• **TASK STATEMENT**
In the entries below, begin at the line that has "The italic values" and stop after the line that has "Fig. 3. Generalized"; output those lines exactly, leaving out pictures.

DATASET CONTENT START

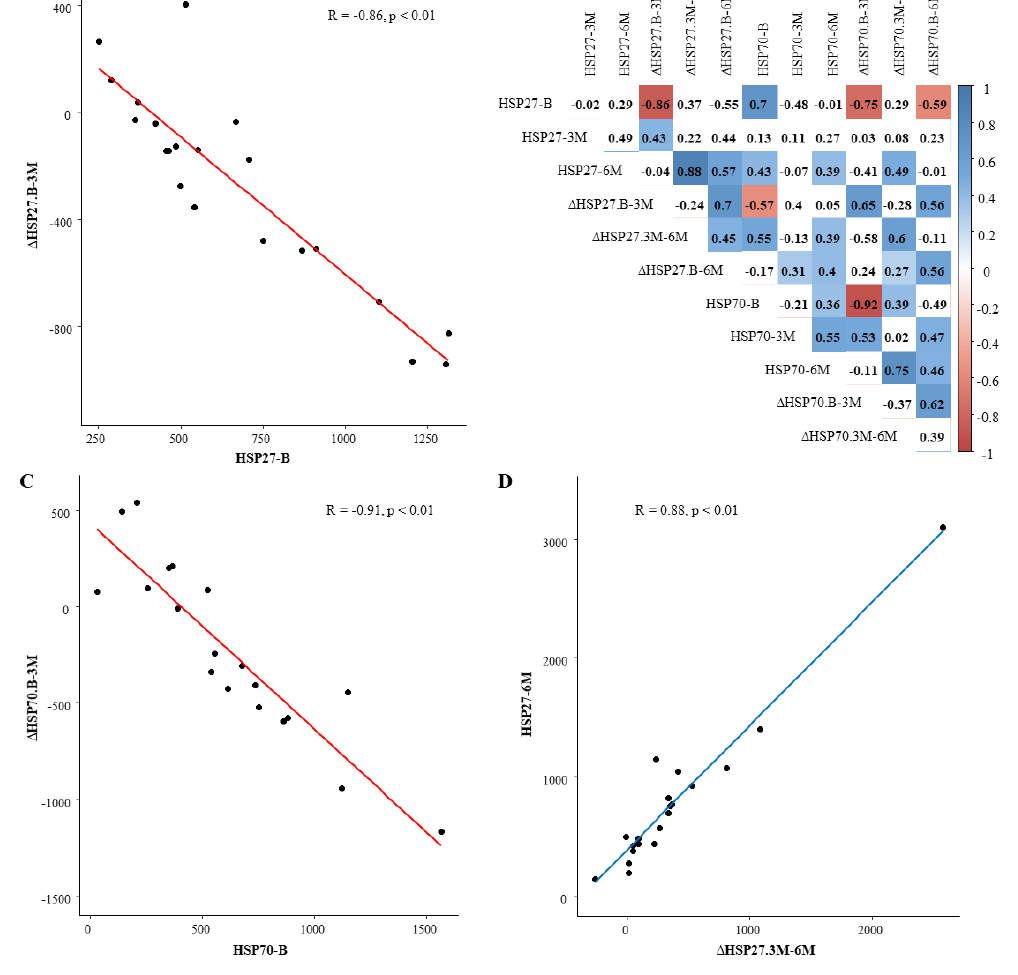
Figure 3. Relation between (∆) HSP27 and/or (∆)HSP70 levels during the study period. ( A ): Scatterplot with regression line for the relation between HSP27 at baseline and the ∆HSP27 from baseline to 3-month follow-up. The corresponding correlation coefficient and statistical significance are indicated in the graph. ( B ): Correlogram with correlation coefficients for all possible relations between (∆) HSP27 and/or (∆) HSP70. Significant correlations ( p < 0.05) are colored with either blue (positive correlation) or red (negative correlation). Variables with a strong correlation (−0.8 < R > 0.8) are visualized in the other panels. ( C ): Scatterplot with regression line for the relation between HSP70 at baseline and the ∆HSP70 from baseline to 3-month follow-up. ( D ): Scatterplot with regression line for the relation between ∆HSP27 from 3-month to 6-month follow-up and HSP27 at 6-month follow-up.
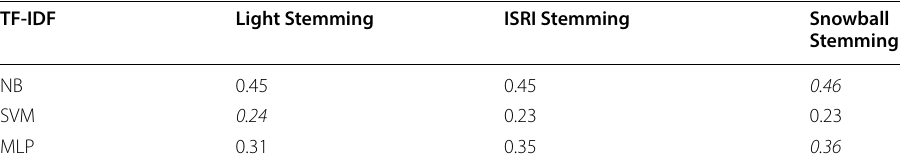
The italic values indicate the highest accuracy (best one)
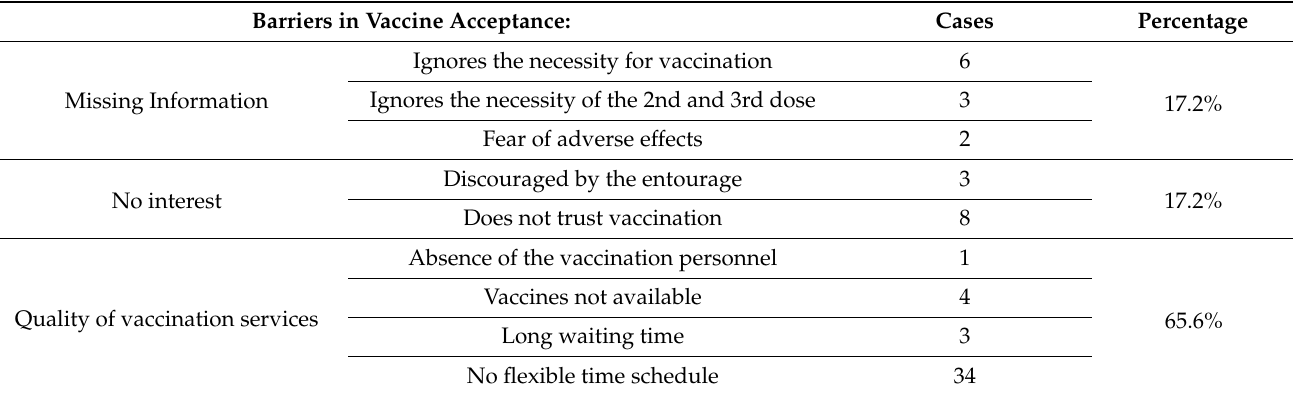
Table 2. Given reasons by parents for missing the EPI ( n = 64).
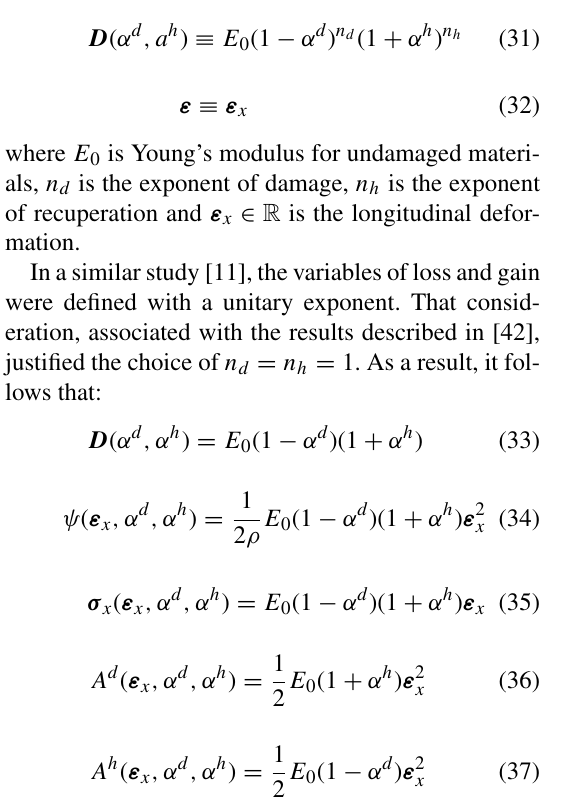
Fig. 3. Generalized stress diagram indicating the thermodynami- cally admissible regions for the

DATASET CONTENT END
DATASET CONTENT START

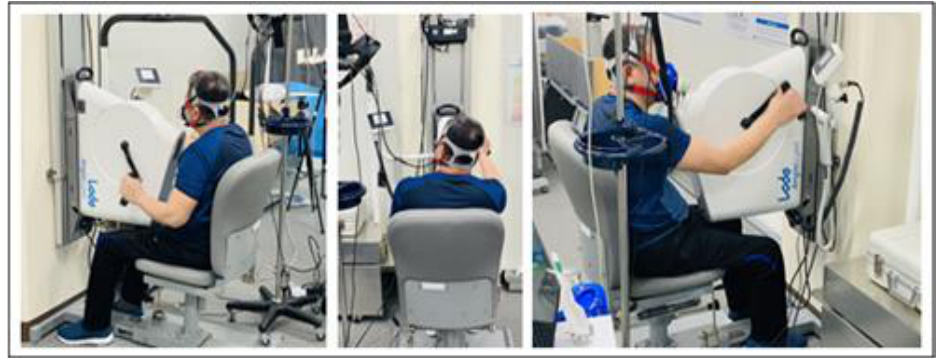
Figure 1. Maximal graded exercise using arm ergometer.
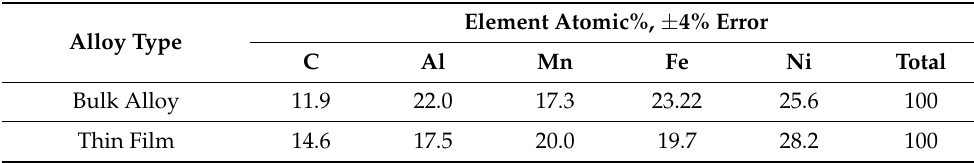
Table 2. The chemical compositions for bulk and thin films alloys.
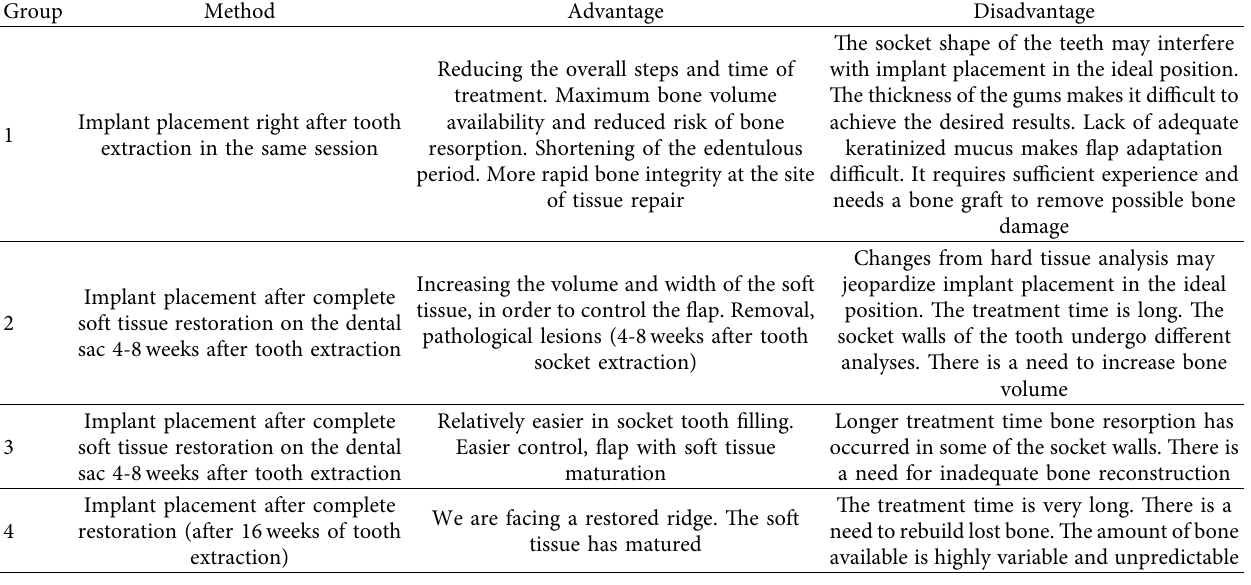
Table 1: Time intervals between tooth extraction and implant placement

DATASET CONTENT END
DATASET CONTENT START

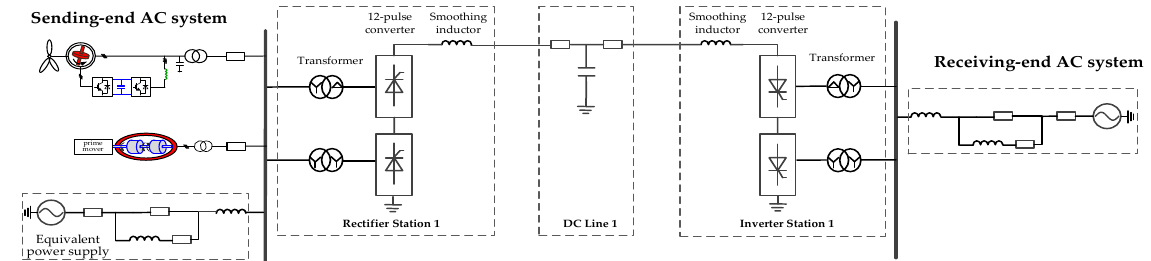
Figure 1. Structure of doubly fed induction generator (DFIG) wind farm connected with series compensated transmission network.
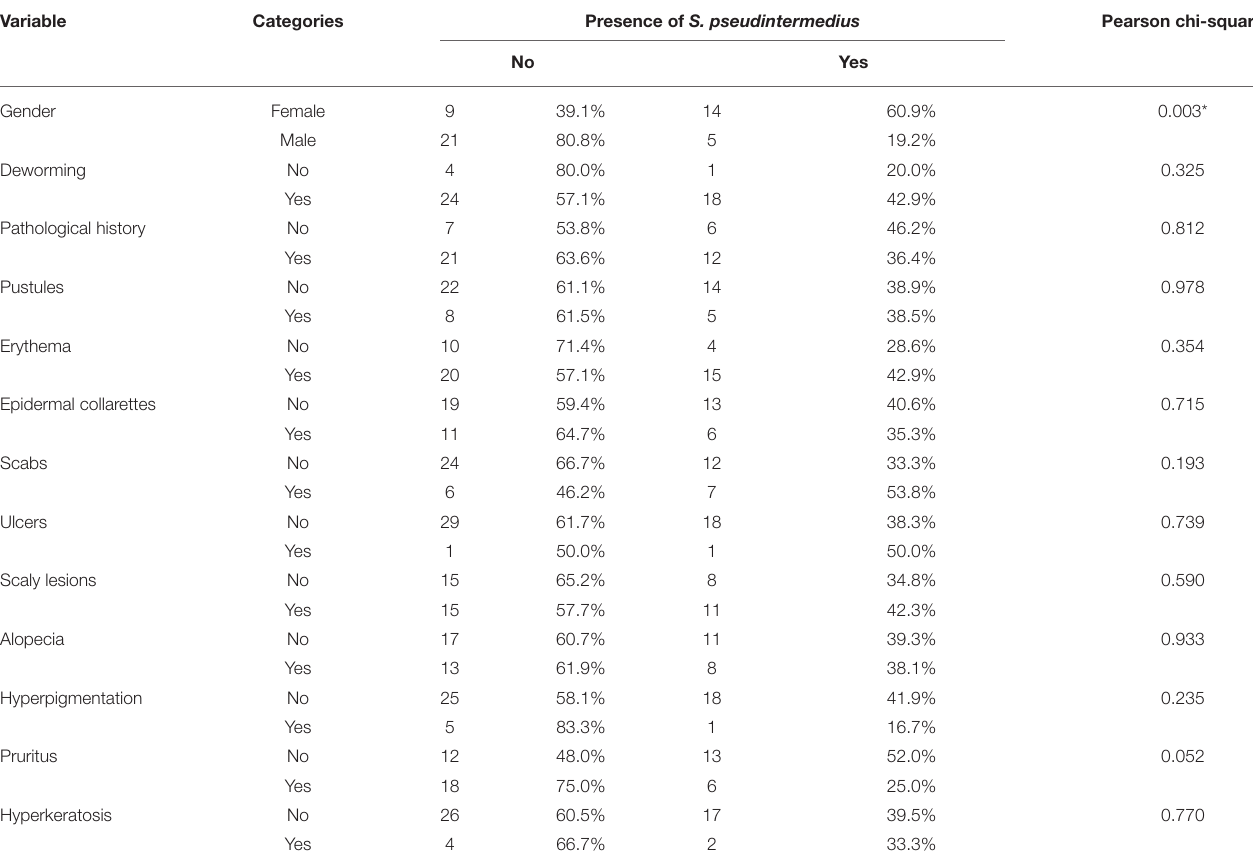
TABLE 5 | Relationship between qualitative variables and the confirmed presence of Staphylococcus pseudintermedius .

DATASET CONTENT END

• **RESPONSE**
The italic values indicate the highest accuracy (best one)
Table 2. Given reasons by parents for missing the EPI ( n = 64).
Fig. 3. Generalized stress diagram indicating the thermodynami- cally admissible regions for the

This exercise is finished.